3. Nutritional Deficiencies

A balanced diet is important for proper nutrition, especially in children. When a child is misdiagnosed with a food allergy, allergen avoidance methods may result in nutritional deficiencies. Without real evidence, parents may cut out entire important food groups believed to be the culprits of their children’s distress. If the foods limited or eliminated are not causing the issue, children could unnecessarily be prevented from receiving vital nutrition.

4. Misunderstanding Allergies, Allergens and Allergen Families

When a child’s food allergy is self-diagnosed using the Internet, important information may be missed. A phenomenon called “cross-reactivity” describes an occurrence when the body reacts not only to the original allergen but also to a similar allergen. For instance, an allergy to shellfish may have a cross reactivity to tree nuts, fish and/or iodine. Misunderstanding the relationship between possible allergen families and cross reactivity could lead to overlooking an allergen that may have deadly consequences if ingested.

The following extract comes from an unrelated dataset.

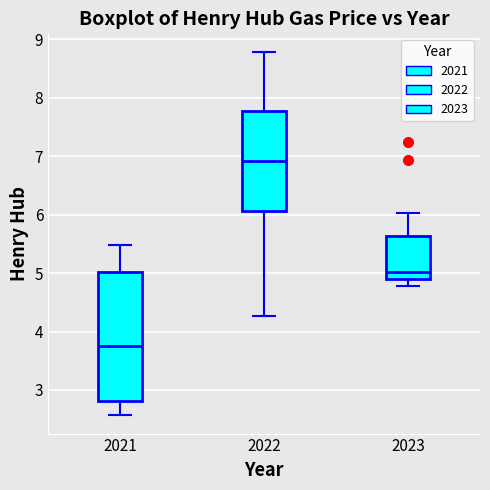

Reading left to right, read every box against the y-axis: the position of its median line, the range the box covers, and the ends of its whiskers. The values are not printed on the chart, so give them approximately, as read against the axis.

2021: median 3.8, box 2.8 to 5.0, whiskers 2.6 to 5.5
2022: median 6.9, box 6.1 to 7.8, whiskers 4.3 to 8.8
2023: median 5.0, box 4.9 to 5.6, whiskers 4.8 to 6.0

5. Poor Treatment of Allergic Reaction

Online advice for treating allergic reaction can be very unreliable. In some cases, anecdotal information has identified Benadryl as a treatment for anaphylaxis. This is a deadly and inappropriate response to anaphylaxis. Benadryl has no effect on anaphylactic reactions and can be the difference between life and death in an anaphylactic emergency. Additionally, proper administration of prescription medication is essential. A visit to the physician can provide appropriate information about medications, their actions and interactions with other items, and appropriate alternative treatments.